I have a gold EWS and it love to swim and is also great to watch.
I made a little fish tank and it doesn't affect the wood


----------



## stringbean (Apr 4, 2007)

i rekon u should get an ewd. we get a few of them in the creek near my house, always swimming. they look pretty good to.


----------



## Forensick (Apr 4, 2007)

i would LOVE an EWD, it was what i originally wanted tho....
i just dont have room for a 6x4x4 tank


----------



## Forensick (Apr 4, 2007)

where in melbourne should i get beardies from?
is anyone likely to have any avail soon?
and which is better, central or eastern?


----------



## DA_GRIZ (Apr 5, 2007)

i think central because they can be several different colors


----------



## chic parma (Apr 5, 2007)

easterns grow bigger than centralls aswell, and centrals have better
temperants apparantely.
go the central.


----------



## hornet (Apr 5, 2007)

easterns have great temperaments, i dont know where people have heard otherwise, go eastern


----------



## hodges (Apr 5, 2007)

i love the blue tongue lizards and beardies 
cheers
brad


----------



## bredli84 (Apr 5, 2007)

i was in pails for scales today, they had a fair few young beardies running around, seemed pricy, but i have never looked into buying them so not sure what the normal price is.


----------



## cris (Apr 5, 2007)

hornet said:


> easterns have great temperaments, i dont know where people have heard otherwise, go eastern



Easterns have great temperments and are more suited to handling than any other lizard that isnt a beardy(as far as i know). Central beardies are just noticeably more tame and almost fearless as a general rule.

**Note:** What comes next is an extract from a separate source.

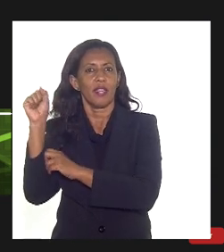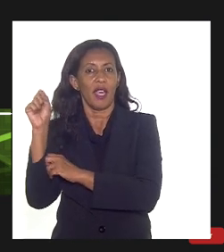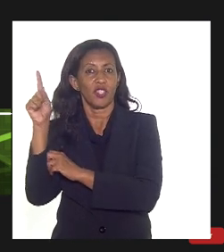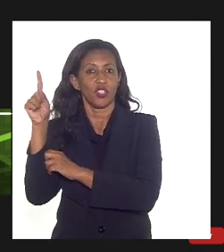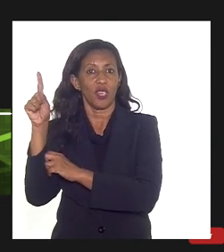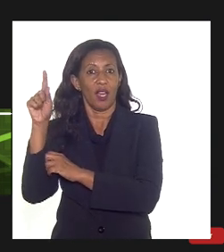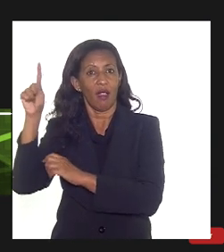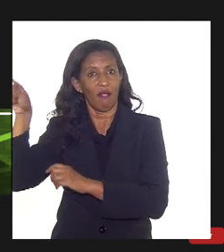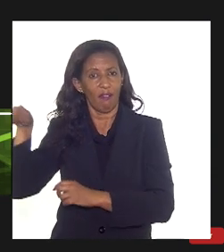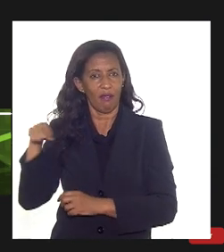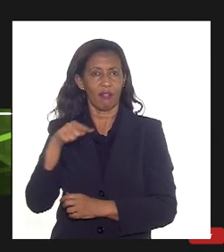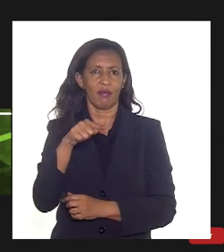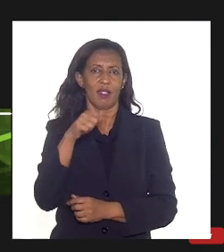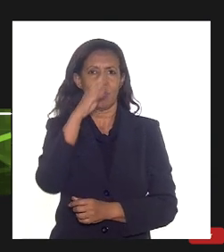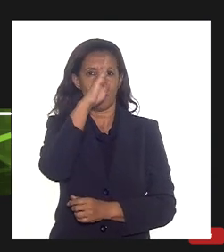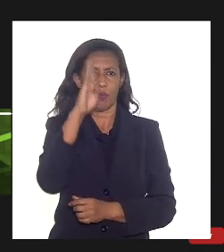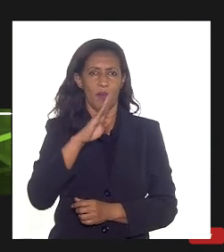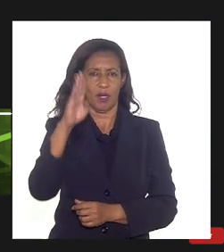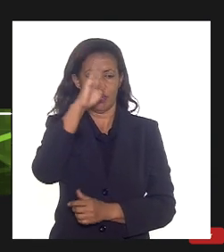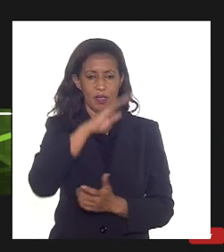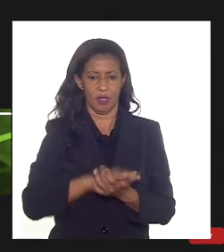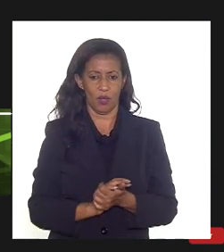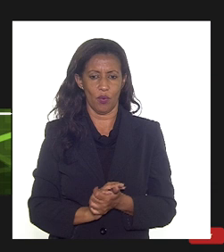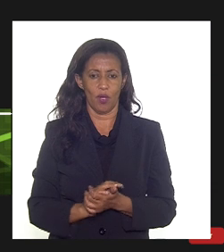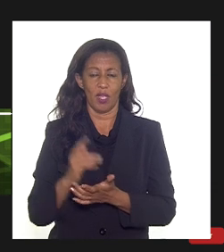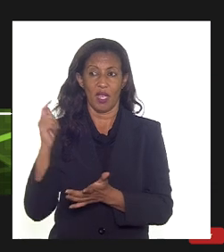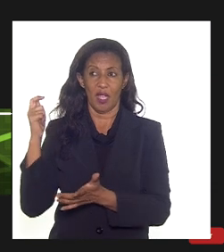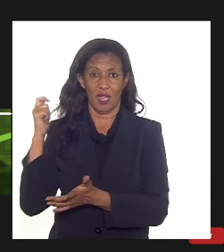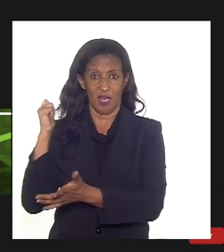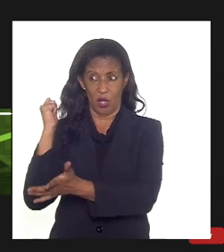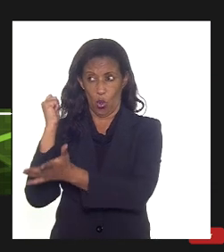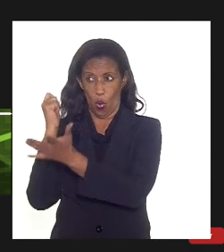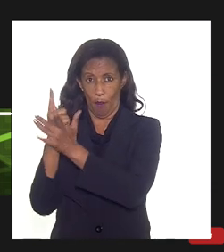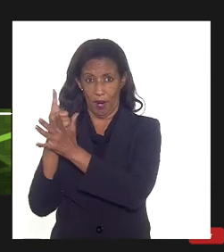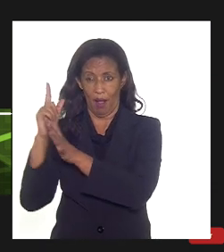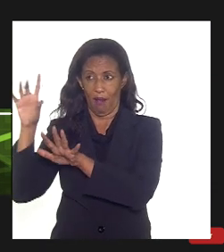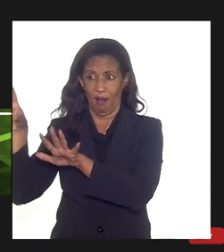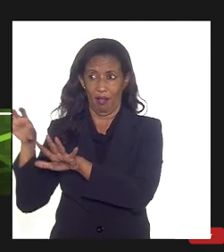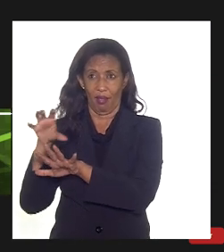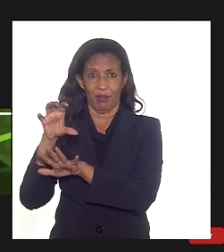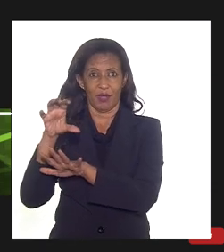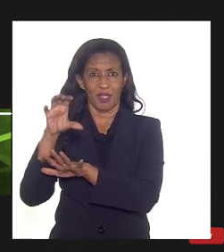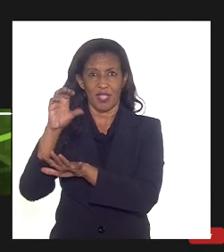que então comprar nesse hub transportar até a costa no Golfo do México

Eastern beardies would be better suited to higher humdity, so they would probably be the best choice for the type of setup you are thinking of.


----------



## bredli84 (Apr 6, 2007)

did u consider monitors? thigs such as V. gilleni, acanthurus etc would do well in a 4ft tank.


----------



## jordo (Apr 6, 2007)

cris said:


> they can also be handled if you want something that can be handled.



Are you talking about water skinks? Handling WS's would cause them a lot of unecessary stress.



bredli84 said:


> did u consider monitors? thigs such as V. gilleni, acanthurus etc would do well in a 4ft tank.

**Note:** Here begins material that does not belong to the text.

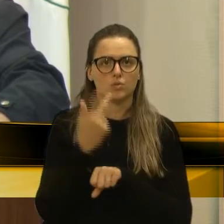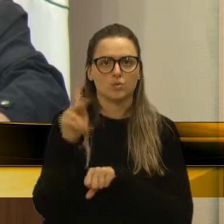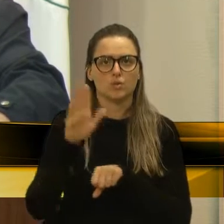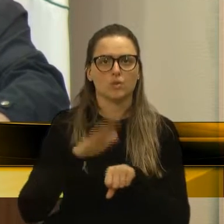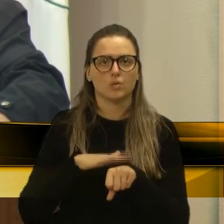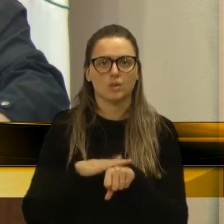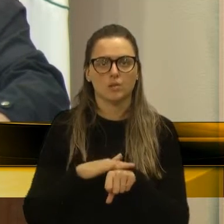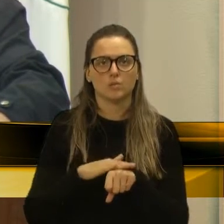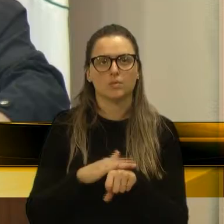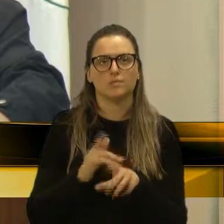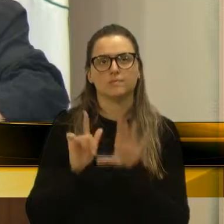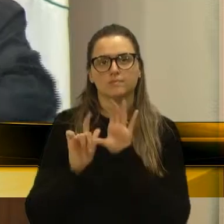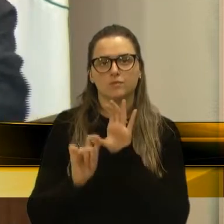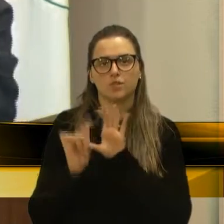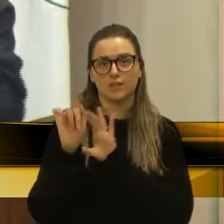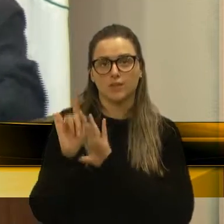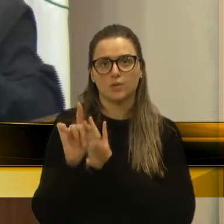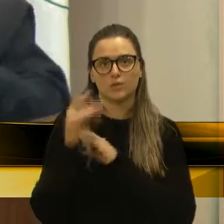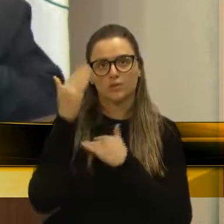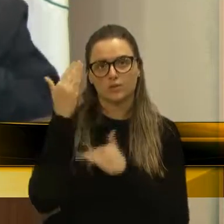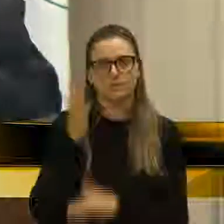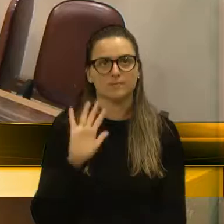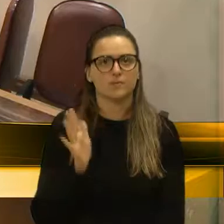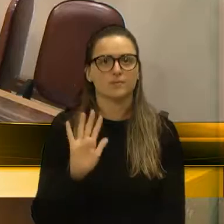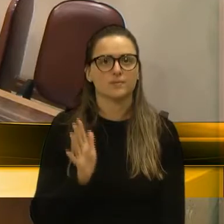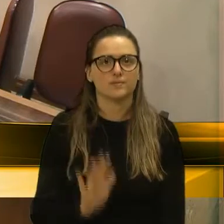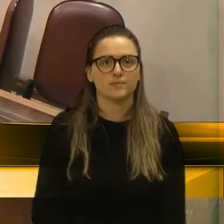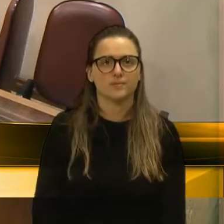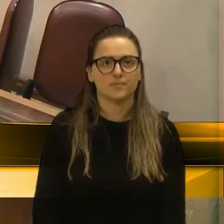fico devendo essa, muito obrigado, tchau, tchau.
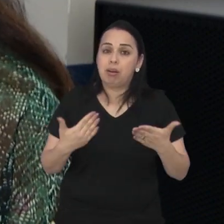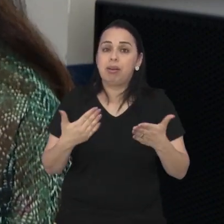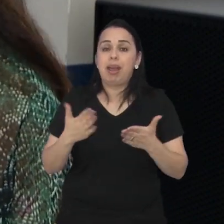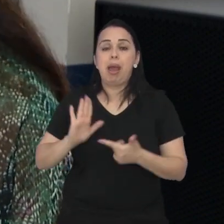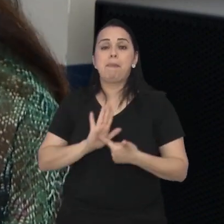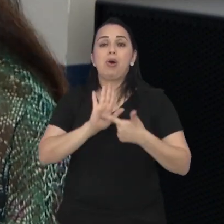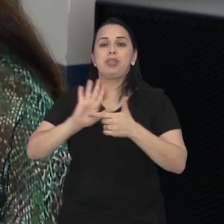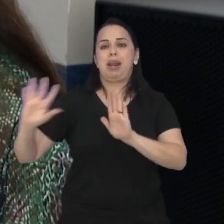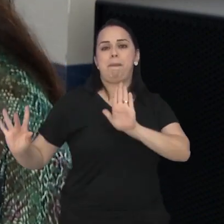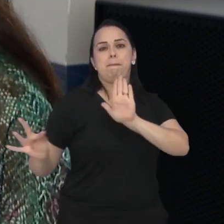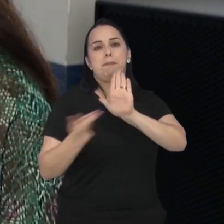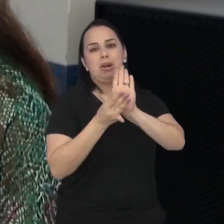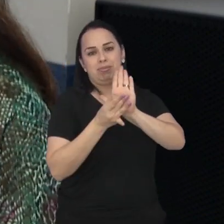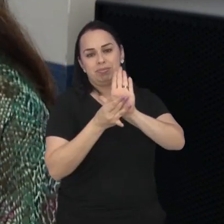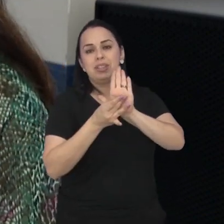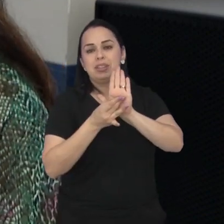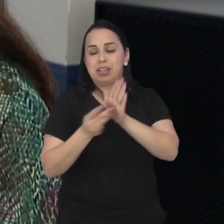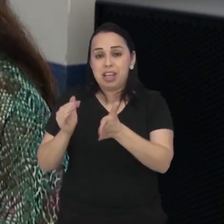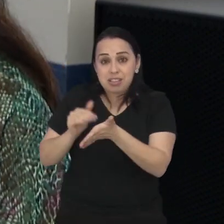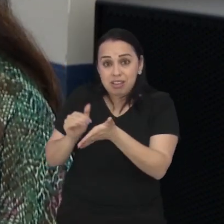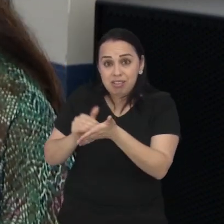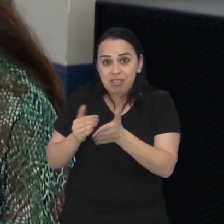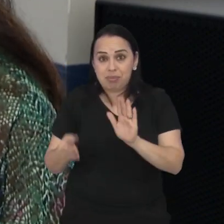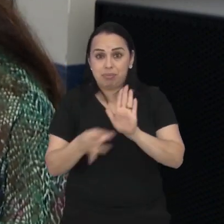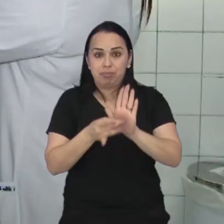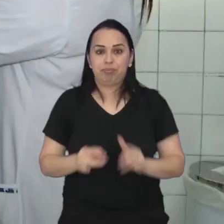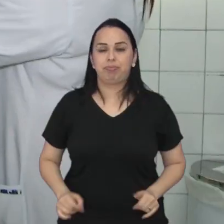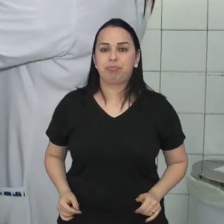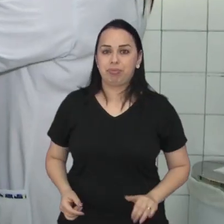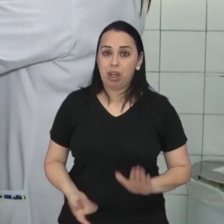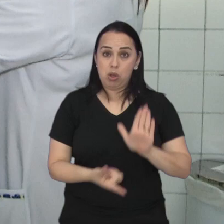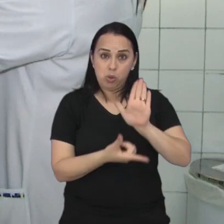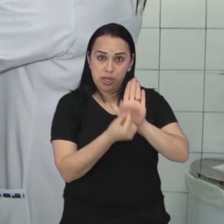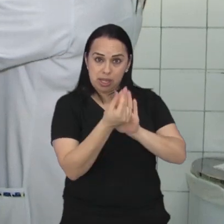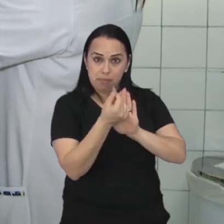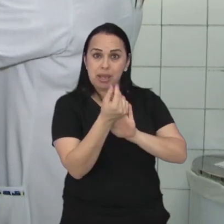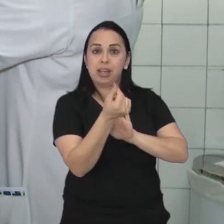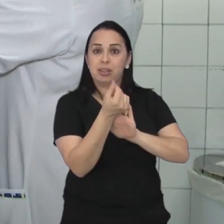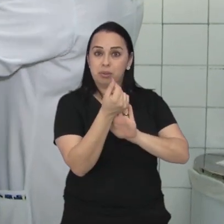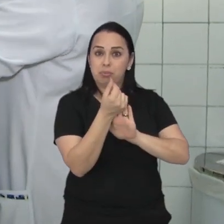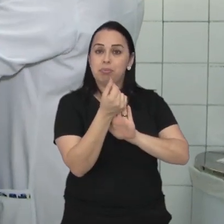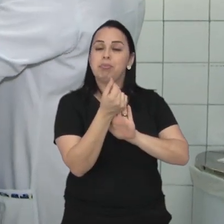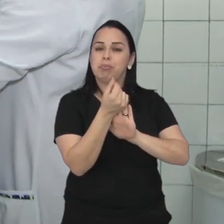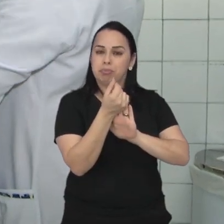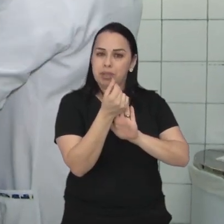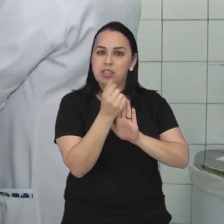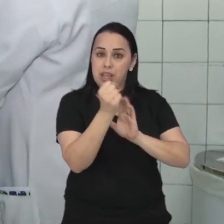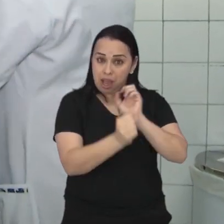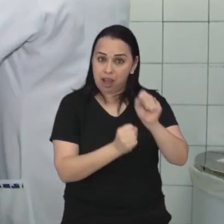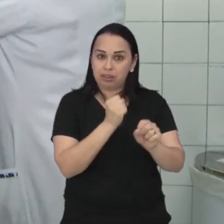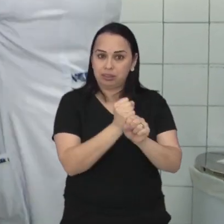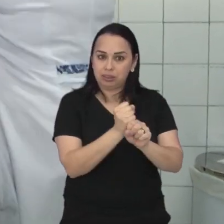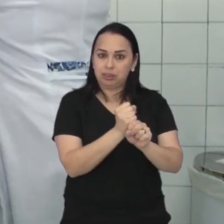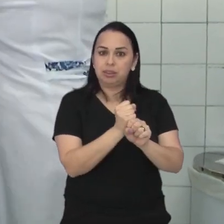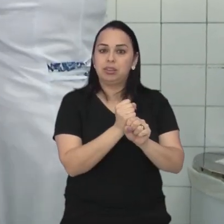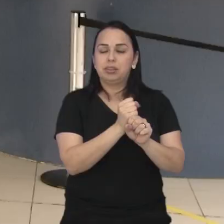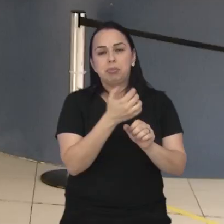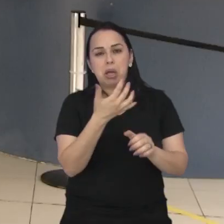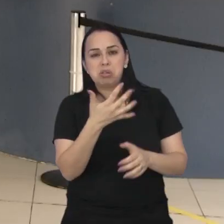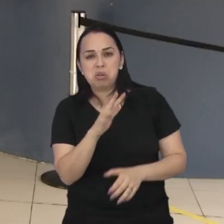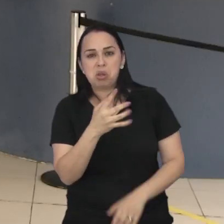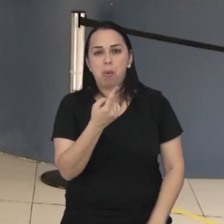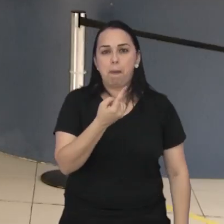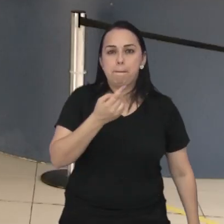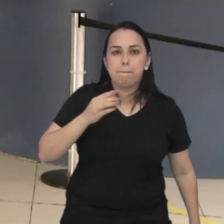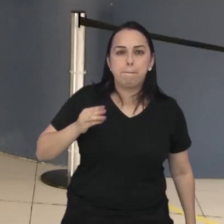é um momento de transparência da nossa Secretaria para com o público. O orçamento da saúde para 2023 foi fixado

They would need a desert-like setup.


----------



## bredli84 (Apr 6, 2007)

jordo said:


> They would need a desert-like setup.



well, you could still put fake plants in there for "ambience" couldnt u? i dont see how it would be much diff to central beardies?


----------



## jordo (Apr 6, 2007)

Of course you could, but you couldn't really use live plants or have a water area.
Forensick - you could design a desert setup to look good as a display tank, use sand, buy or make a fake termite mound, get some bones, a few branches and maybe some spinifex if you can get any, it would give you a lot more freedom in terms of the species you could then choose from.


----------



## hornet (Apr 6, 2007)

i can try and help ya with spinifex, i'm trying to track some down at the moment, also sand sage, looks great in desert tanks


----------



## alex_c (Apr 6, 2007)

Forensick said:


> where in melbourne should i get beardies from?
> is anyone likely to have any avail soon?
> and which is better, central or eastern?


 i should have heaps of centrals later this year early next year. ive already sold all my babies. someone might still have some babies though.


----------



## Forensick (Apr 6, 2007)

i found someone selling them
yellow phase, $50 each

they are holding onto them for me till i get my license.

-that a good deal?


----------



## cris (Apr 6, 2007)

Forensick said:


> i found someone selling them
> yellow phase, $50 each
> 
> they are holding onto them for me till i get my license.
> ...



Yeah thats a fair price.


----------



## morgs202 (Apr 13, 2007)

hornet said:


> easterns have great temperaments, i dont know where people have heard otherwise, go eastern


 
I agree. I have had my eastern for 5 years now, and he is the best! Tonnes of personality and has never once tried to bite anybody.


----------